**DETALHES DO PROBLEMA**
Continue o excerto da decisão judicial sobre a reclamação dos recorrentes, começando logo após a última frase apresentada.

**TEXTO FORNECIDO**

┄┄┄┄┄┄

Refutando esta decisão de não conhecimento do objecto do recurso, o reclamante argumentou do seguinte jeito:
“(...)
Com o devido respeito por opinião contrária, os Recorrentes entendem que questionaram expressamente a (in)constitucionalidade de uma norma, a saber, o art. 379, n.º
1, al. a), do C.P.P.,
E acrescentaram, ainda, o sentido interpretativo em que, no seu modesto entender, a mesma o é – cfr. itens 9.º e 10.º do requerimento dos Recorrentes de fls .....
Efectivamente, os Recorrentes não querem, até porque sabem que lhe está vedado, que este Tribunal apure e sindique 'a bondade e o mérito do julgamento efectuado in concreto
pelo tribunal a quo'.
-
Apenas pretendem que este Tribunal verifique da (des)conformidade do art. 379,º n.º 1, al. a), do C.P.P., na interpretação referida, com a Lei Constitucional.
Ademais, os Recorrentes esclarecem que não controverteram a ratio decidendi que foi acolhida pelo Tribunal da Relação do Porto (na decisão sobre a Reclamação que deu origem ao recurso para este Tribunal) apenas porque não foram notificados para alegar nesta sede (e, portanto, não tiverem oportunidade processual de o fazer).
(...)”.
2. Notificado para o efeito, o Representante do Ministério Público pugnou pelo indeferimento da reclamação.
II. Fundamentação
3. A decisão reclamada tem o seguinte teor:
“(...)
1. A. e B., melhor identificados nos autos, recorrem para o Tribunal Constitucional, ao abrigo do disposto no artigo 70.º, n.º 1, alínea b), da Lei n.º 28/82, de 15 de novembro (LTC), pretendendo ver fiscalizada a “questão de inconstitucionalidade (...) suscitada no requerimento de arguição de nulidade” do Acórdão do Tribunal da Relação do Porto, de 12 de outubro de 2011, que decidira “declarar nulo o acórdão recorrido [da 2.ª Vara Criminal do Porto], por inobservância do disposto nos art.ºs 374.º, n.º 2 e 379.º, n.º 1, alínea a), do CPP, o qual deverá ser reformado pelo mesmo Tribunal, de forma a suprir o apontado vício de falta de fundamentação”.
2. O recurso foi admitido pelo tribunal a quo, sendo que tal decisão, em face do disposto no n.º 3 do artigo 76.º da LTC, não vincula o Tribunal Constitucional. Assim, uma vez que o presente caso se enquadra na hipótese delineada no n.º 1 do artigo 78.º-A da LTC, passa a decidir-se nos termos e com os seguintes fundamentos.

┄┄┄┄┄┄

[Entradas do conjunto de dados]
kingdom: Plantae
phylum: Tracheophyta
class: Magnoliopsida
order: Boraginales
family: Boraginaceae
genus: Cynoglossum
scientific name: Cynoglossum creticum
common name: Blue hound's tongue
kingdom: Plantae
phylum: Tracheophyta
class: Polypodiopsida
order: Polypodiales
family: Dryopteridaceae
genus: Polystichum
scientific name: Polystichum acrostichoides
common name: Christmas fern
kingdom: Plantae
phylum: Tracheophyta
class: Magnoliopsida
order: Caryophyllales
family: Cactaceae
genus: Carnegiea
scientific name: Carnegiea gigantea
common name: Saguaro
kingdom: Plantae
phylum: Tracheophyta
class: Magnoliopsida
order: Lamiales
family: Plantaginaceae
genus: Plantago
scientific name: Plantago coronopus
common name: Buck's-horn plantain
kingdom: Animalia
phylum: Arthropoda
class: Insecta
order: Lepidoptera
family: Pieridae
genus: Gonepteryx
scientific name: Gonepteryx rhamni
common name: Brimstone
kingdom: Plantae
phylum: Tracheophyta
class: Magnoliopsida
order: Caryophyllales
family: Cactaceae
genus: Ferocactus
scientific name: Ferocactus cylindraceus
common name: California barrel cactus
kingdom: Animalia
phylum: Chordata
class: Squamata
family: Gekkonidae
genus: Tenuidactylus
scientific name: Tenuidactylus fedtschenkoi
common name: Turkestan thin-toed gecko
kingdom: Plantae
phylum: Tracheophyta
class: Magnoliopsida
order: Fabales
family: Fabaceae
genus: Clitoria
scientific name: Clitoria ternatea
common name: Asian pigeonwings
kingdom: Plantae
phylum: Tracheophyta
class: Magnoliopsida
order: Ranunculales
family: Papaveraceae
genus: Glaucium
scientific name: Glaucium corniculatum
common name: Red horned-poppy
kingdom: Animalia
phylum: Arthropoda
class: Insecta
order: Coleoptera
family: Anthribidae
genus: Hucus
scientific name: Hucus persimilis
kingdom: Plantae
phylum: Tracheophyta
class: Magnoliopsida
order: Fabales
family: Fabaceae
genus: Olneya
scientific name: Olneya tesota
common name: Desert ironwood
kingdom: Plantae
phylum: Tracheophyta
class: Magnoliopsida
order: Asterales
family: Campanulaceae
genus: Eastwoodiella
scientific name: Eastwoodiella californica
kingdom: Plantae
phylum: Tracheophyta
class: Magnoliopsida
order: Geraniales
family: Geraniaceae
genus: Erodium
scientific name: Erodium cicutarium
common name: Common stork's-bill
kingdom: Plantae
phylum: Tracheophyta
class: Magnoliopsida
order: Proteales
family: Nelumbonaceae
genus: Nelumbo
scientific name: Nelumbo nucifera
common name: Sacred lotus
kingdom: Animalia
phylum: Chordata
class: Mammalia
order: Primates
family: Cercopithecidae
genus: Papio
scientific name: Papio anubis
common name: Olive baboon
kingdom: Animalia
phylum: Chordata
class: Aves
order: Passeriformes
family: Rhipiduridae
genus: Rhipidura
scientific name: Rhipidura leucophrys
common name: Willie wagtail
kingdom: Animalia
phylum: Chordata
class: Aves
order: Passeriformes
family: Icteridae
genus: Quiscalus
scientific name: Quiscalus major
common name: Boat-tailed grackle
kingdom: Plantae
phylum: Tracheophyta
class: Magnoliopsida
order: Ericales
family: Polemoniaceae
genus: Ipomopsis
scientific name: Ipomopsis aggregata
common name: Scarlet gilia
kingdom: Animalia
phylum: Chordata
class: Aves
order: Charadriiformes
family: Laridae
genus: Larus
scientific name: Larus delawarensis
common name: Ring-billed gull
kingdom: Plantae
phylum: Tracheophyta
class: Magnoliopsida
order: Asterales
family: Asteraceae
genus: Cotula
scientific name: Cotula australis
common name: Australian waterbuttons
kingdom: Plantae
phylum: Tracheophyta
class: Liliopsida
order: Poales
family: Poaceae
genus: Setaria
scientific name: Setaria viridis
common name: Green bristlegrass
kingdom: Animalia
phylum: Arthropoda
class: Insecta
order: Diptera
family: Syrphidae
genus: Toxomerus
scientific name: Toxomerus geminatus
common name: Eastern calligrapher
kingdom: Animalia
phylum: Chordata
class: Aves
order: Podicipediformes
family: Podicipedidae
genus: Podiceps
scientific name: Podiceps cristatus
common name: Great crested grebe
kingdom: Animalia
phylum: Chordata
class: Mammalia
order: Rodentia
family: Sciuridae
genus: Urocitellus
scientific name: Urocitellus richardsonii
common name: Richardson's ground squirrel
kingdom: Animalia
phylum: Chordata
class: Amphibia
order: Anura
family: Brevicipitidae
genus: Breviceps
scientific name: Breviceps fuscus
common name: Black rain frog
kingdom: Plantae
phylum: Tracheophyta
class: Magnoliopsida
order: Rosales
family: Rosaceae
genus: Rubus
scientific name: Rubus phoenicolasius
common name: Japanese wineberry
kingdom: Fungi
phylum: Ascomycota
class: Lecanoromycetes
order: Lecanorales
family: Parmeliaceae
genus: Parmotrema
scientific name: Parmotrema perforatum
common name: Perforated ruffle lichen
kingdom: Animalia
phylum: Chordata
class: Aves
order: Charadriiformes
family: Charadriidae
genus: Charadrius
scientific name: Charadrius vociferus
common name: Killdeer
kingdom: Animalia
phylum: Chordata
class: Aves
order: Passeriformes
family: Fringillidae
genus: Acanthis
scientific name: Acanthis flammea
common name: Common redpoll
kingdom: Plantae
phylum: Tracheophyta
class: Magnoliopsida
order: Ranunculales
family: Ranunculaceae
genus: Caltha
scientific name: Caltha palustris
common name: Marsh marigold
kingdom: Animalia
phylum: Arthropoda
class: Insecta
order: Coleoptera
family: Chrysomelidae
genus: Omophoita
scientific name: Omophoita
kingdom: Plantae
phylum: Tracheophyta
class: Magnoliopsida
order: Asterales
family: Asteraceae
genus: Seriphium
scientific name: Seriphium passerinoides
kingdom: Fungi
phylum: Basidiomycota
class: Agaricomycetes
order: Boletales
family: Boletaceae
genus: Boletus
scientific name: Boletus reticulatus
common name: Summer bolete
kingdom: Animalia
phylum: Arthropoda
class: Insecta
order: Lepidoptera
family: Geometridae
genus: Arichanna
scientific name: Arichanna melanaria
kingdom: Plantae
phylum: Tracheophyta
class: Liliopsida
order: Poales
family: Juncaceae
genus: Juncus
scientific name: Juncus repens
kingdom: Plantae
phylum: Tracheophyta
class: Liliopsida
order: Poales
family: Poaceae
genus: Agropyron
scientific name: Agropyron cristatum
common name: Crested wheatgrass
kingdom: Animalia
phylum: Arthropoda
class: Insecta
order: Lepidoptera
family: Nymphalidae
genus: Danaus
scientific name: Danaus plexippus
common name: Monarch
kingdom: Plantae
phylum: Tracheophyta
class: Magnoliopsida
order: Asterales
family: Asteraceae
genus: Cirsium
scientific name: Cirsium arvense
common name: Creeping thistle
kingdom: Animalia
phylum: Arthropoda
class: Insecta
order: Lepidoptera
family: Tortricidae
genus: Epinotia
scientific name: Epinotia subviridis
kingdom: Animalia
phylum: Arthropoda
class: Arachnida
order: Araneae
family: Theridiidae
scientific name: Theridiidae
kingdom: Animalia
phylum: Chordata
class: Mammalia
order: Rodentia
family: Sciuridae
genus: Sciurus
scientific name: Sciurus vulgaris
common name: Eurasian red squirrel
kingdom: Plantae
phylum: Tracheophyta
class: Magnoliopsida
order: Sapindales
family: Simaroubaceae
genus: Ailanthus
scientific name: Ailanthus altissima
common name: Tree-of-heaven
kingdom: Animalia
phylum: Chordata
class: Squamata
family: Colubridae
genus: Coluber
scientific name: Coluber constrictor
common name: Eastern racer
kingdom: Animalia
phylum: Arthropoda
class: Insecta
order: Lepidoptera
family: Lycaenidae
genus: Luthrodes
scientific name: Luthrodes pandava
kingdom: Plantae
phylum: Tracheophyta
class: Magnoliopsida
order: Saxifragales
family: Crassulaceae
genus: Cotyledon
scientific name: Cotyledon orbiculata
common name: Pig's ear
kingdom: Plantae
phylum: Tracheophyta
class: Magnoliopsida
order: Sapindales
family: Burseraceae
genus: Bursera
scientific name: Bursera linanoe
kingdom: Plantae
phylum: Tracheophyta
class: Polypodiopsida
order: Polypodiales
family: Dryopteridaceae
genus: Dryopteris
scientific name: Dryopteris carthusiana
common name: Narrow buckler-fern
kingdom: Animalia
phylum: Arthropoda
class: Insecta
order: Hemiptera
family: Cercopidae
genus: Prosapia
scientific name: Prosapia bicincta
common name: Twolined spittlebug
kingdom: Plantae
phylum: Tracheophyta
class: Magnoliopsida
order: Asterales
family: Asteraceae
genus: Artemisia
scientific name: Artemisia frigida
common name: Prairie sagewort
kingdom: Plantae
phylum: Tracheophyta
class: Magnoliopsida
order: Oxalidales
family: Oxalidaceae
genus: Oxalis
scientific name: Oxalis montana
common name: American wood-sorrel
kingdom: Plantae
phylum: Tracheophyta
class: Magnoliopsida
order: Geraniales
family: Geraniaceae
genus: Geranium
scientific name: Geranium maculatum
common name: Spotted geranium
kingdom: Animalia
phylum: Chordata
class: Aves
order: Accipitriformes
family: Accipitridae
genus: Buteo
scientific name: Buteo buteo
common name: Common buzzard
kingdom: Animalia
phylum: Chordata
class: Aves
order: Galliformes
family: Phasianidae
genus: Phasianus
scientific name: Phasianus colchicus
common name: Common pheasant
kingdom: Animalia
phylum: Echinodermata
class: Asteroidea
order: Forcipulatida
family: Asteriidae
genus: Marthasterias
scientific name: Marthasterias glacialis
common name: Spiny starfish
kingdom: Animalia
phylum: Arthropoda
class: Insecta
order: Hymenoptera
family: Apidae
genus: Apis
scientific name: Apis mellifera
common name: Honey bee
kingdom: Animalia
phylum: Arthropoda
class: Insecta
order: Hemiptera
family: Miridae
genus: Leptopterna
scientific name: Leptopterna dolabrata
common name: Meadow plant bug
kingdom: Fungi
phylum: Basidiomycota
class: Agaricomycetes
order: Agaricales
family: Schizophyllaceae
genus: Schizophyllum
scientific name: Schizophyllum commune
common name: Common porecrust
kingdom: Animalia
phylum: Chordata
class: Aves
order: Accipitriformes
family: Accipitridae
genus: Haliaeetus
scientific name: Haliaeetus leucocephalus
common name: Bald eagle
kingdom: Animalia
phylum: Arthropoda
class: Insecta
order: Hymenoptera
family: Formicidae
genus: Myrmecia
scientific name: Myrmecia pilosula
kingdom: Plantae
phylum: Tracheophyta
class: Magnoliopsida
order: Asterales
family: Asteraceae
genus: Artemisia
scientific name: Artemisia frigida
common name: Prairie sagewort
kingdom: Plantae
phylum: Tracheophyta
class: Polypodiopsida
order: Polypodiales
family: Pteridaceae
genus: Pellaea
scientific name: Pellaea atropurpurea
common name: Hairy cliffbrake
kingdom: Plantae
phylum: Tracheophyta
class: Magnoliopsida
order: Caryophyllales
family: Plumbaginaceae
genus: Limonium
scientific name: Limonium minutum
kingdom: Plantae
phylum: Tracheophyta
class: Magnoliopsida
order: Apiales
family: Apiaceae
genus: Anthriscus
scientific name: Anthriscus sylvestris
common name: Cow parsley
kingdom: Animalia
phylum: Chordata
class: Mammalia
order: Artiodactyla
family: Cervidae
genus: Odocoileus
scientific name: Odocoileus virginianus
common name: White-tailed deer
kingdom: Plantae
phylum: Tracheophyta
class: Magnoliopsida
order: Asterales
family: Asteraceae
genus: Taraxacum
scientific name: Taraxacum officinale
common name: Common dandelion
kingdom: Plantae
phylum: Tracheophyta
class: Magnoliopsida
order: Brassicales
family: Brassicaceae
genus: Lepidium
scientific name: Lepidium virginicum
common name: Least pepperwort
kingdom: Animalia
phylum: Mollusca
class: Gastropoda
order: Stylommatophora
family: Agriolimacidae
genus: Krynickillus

┄┄┄┄┄┄

**RESPOSTA AO EXERCÍCIO**
3. No caso sub judicio, como resulta dos autos, os recorrentes deduziram reclamação contra o referido Acórdão do Tribunal da Relação do Porto, de 12 de outubro de 2011, através de requerimento com o seguinte teor:
“(...)
1°
Por um lado, os Recorrentes não arguiram qualquer nulidade do Acórdão recorrido (nem sequer, indiretamente).
2º
Efetivamente, os Recorrentes apenas se limitaram a requerer a modificação da decisão sobre a matéria de facto, com o consequente pedido de absolvição.
3°
Sendo a conclusão (ora sob o n.º) 2.18 plasmada pelos Recorrentes nas suas alegações, tão-somente um corolário dessa mesma pretensão.
4º
Por outro lado, salvo melhor opinião e não desconhecendo a existência de jurisprudência de sentido contrário, a aludida nulidade não é de conhecimento oficioso.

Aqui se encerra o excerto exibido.